━━━━━ EXTRACT TO READ ━━━━━
Derivation of 1st component

$$ \begin{equation} \begin{cases} a_1^\top X^\top X a_1 \rightarrow \max_{a_1} \\ a_1^\top a_1 = 1 \end{cases} \end{equation} $$
  • Lagrangian of optimization problem $$ \mathcal{L}(a_1, \nu) = a_1^\top X^\top X a_1 - \nu (a_1^\top a_1 - 1) \rightarrow max_{a_1, \nu}$$
  • Derivative w.r.t. $a_1$ $$ \frac{\partial\mathcal{L}}{\partial a_1} = 2X^\top X a_1 - 2\nu a_1 = 0 $$
  • so $a_1$ is selected from a set of eigenvectors of $X^\top X$. But which one?
━━━━━ STUDY MATERIAL ━━━━━
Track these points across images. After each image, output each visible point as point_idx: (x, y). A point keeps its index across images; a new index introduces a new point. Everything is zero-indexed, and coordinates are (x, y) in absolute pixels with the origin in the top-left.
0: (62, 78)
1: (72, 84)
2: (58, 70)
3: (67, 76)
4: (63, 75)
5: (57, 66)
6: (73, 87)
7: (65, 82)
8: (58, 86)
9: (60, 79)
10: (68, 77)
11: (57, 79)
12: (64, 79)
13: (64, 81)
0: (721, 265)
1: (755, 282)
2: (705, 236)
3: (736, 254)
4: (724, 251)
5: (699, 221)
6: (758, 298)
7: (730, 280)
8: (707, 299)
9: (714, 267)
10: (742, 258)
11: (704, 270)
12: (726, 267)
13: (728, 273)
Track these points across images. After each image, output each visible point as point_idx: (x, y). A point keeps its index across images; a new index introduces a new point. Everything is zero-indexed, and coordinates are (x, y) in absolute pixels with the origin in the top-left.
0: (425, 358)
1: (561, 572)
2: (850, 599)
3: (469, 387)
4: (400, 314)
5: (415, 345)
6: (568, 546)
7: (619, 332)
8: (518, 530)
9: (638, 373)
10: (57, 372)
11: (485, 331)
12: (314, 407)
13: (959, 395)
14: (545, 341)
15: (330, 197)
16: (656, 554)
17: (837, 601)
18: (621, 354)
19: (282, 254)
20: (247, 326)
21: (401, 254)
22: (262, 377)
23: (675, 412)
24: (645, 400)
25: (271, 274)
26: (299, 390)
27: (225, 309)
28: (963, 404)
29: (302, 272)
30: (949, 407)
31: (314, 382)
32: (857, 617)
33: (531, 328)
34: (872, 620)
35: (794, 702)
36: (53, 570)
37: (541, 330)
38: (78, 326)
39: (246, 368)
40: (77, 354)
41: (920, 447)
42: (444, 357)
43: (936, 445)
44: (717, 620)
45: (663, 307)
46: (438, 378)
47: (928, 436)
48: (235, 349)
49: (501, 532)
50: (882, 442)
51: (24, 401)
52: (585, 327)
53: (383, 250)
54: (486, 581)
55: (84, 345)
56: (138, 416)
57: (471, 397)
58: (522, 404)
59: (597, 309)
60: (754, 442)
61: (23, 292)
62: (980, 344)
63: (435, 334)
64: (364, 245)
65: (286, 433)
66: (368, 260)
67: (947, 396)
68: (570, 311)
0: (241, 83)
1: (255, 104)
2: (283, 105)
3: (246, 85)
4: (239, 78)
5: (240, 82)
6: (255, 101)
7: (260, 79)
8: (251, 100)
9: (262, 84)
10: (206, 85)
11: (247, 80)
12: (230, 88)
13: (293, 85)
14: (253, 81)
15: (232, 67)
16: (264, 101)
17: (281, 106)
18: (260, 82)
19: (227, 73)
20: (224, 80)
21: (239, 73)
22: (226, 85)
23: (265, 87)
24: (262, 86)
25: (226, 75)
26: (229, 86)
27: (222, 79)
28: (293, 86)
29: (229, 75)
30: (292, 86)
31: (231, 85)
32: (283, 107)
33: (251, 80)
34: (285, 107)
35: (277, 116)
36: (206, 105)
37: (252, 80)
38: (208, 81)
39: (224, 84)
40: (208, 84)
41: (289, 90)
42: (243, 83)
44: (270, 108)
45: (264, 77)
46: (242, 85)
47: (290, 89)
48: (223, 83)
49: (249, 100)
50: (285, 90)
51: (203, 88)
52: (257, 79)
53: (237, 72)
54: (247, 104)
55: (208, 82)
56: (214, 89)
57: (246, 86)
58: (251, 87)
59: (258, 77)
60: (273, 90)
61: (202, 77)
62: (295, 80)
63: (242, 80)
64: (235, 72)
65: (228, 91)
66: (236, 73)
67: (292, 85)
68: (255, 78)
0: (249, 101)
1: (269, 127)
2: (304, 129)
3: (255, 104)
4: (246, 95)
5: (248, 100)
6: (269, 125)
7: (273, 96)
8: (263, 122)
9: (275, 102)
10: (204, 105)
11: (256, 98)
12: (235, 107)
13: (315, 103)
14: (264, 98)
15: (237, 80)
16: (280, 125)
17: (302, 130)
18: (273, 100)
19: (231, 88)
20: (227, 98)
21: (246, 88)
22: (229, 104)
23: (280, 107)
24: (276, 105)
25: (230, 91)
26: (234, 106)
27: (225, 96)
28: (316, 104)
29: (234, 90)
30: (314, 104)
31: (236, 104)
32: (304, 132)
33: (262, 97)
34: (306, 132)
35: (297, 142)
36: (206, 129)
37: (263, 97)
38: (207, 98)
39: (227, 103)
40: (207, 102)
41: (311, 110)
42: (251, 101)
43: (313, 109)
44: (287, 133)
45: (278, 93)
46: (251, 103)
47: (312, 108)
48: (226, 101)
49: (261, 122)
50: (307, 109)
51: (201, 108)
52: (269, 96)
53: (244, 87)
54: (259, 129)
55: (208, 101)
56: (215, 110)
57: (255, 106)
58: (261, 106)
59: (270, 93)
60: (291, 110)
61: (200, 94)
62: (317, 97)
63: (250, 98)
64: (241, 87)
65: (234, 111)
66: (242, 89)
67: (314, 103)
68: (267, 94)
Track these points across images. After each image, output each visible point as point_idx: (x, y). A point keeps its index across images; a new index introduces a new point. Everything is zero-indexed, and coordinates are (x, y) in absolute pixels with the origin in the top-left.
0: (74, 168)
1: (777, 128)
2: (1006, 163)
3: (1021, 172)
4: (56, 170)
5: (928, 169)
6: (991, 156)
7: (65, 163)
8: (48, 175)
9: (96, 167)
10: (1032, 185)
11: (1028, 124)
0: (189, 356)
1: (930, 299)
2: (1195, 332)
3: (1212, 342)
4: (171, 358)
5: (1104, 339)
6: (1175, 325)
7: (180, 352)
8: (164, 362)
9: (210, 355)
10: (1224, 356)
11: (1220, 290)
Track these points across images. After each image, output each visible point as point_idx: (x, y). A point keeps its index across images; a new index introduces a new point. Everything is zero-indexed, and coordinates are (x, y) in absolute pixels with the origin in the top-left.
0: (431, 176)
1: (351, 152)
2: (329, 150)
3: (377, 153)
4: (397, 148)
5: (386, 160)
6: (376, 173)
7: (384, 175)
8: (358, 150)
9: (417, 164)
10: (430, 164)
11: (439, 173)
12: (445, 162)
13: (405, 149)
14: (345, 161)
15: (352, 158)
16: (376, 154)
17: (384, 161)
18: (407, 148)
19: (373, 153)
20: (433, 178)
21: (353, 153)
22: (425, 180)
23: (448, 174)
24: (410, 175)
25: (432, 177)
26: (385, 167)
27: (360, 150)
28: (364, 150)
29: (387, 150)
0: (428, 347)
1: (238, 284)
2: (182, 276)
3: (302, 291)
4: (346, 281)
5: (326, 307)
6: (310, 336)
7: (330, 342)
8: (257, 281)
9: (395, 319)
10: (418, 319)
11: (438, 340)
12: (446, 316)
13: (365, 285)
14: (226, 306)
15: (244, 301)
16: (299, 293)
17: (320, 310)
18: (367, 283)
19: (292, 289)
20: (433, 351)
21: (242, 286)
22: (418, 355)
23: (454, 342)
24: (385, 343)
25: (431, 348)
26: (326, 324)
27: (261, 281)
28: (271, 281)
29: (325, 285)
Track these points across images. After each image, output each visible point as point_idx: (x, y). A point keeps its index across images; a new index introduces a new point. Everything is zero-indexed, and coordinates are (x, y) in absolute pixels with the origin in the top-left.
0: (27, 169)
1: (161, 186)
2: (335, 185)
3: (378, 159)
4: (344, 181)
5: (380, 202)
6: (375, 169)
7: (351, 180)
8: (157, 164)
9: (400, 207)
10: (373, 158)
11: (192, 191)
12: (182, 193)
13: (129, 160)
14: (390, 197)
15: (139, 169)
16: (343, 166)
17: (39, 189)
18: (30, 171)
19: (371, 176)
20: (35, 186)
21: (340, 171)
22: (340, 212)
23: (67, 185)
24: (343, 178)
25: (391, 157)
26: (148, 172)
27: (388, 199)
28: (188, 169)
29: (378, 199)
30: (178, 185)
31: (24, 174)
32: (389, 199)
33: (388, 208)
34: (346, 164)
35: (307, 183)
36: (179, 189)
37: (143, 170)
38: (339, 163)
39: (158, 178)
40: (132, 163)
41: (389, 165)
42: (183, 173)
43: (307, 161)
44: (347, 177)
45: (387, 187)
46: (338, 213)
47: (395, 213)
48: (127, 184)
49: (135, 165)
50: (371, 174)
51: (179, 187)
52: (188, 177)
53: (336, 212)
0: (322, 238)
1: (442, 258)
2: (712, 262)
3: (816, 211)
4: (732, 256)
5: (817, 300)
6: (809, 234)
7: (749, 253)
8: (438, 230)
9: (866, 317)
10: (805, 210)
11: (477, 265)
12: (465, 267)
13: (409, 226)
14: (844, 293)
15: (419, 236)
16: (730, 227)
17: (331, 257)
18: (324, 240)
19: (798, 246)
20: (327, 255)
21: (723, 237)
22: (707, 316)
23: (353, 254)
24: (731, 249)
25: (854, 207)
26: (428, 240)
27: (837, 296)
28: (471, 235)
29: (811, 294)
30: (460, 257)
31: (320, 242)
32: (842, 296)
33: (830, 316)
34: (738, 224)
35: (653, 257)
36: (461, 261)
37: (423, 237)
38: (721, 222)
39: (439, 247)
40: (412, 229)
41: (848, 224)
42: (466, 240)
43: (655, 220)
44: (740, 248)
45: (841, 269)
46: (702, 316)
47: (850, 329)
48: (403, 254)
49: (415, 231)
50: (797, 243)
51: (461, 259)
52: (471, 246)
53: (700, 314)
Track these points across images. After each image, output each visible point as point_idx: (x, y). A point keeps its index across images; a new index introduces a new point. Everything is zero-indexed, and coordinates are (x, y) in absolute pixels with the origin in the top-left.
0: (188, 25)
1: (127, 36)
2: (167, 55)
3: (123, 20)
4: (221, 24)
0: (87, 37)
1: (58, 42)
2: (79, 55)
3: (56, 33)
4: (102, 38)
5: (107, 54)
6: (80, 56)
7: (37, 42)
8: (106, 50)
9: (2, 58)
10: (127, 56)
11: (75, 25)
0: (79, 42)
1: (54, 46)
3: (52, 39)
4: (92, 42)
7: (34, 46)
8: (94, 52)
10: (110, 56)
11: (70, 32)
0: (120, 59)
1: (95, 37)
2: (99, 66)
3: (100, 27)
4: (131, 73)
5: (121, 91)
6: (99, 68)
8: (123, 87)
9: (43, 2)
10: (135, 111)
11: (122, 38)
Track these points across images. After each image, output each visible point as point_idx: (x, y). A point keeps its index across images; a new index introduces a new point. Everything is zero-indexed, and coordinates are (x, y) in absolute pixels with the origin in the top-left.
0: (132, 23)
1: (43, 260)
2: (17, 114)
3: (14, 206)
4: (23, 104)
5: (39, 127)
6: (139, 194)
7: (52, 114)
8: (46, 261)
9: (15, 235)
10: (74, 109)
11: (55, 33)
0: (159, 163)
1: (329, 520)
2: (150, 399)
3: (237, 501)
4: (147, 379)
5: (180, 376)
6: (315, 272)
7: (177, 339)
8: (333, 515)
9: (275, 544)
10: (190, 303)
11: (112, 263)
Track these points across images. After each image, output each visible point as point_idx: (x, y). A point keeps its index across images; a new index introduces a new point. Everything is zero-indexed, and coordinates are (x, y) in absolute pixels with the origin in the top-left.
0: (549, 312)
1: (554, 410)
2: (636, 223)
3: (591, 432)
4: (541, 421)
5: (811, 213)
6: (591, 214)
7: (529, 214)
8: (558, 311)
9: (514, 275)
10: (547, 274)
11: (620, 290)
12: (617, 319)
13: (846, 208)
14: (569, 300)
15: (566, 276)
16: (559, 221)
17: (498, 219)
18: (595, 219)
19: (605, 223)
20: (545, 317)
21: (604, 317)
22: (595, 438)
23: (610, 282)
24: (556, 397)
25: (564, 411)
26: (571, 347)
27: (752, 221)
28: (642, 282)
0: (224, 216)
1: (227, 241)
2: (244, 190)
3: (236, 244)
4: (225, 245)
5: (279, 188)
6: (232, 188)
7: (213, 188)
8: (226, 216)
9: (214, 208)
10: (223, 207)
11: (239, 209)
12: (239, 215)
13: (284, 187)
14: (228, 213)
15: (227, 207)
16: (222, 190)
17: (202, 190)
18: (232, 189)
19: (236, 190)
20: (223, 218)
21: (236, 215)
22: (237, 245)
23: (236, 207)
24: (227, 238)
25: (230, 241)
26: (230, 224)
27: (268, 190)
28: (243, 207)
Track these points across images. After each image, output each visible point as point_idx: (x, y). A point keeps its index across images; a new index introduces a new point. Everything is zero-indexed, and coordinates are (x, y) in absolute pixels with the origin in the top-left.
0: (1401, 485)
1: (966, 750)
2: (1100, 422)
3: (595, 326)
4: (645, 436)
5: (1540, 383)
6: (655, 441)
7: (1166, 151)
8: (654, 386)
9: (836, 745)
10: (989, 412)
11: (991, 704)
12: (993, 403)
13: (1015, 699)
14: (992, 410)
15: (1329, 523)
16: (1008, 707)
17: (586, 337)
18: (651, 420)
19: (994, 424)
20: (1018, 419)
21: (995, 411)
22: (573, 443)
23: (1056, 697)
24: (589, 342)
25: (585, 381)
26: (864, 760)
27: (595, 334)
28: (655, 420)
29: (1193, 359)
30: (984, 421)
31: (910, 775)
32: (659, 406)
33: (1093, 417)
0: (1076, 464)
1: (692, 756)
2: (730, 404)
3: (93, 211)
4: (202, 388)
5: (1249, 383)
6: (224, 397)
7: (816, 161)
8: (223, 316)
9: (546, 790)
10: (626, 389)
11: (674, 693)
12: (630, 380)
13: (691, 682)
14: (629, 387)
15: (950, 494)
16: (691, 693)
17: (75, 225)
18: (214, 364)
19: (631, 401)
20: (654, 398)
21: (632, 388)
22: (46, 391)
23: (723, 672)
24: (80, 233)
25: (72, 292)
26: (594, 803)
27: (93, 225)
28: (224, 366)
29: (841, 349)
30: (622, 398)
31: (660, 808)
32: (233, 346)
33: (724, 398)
━━━━━
#### HOW TO COMPLETE THIS TASK:
Reproduce, word for word, the portion of the derivation of the first component starting at "Derivation of 1st" and ending at "But which one?".

#### WRITTEN ANSWER:
Derivation of 1st component

$$ \begin{equation} \begin{cases} a_1^\top X^\top X a_1 \rightarrow \max_{a_1} \\ a_1^\top a_1 = 1 \end{cases} \end{equation} $$
  • Lagrangian of optimization problem $$ \mathcal{L}(a_1, \nu) = a_1^\top X^\top X a_1 - \nu (a_1^\top a_1 - 1) \rightarrow max_{a_1, \nu}$$
  • Derivative w.r.t. $a_1$ $$ \frac{\partial\mathcal{L}}{\partial a_1} = 2X^\top X a_1 - 2\nu a_1 = 0 $$
  • so $a_1$ is selected from a set of eigenvectors of $X^\top X$. But which one?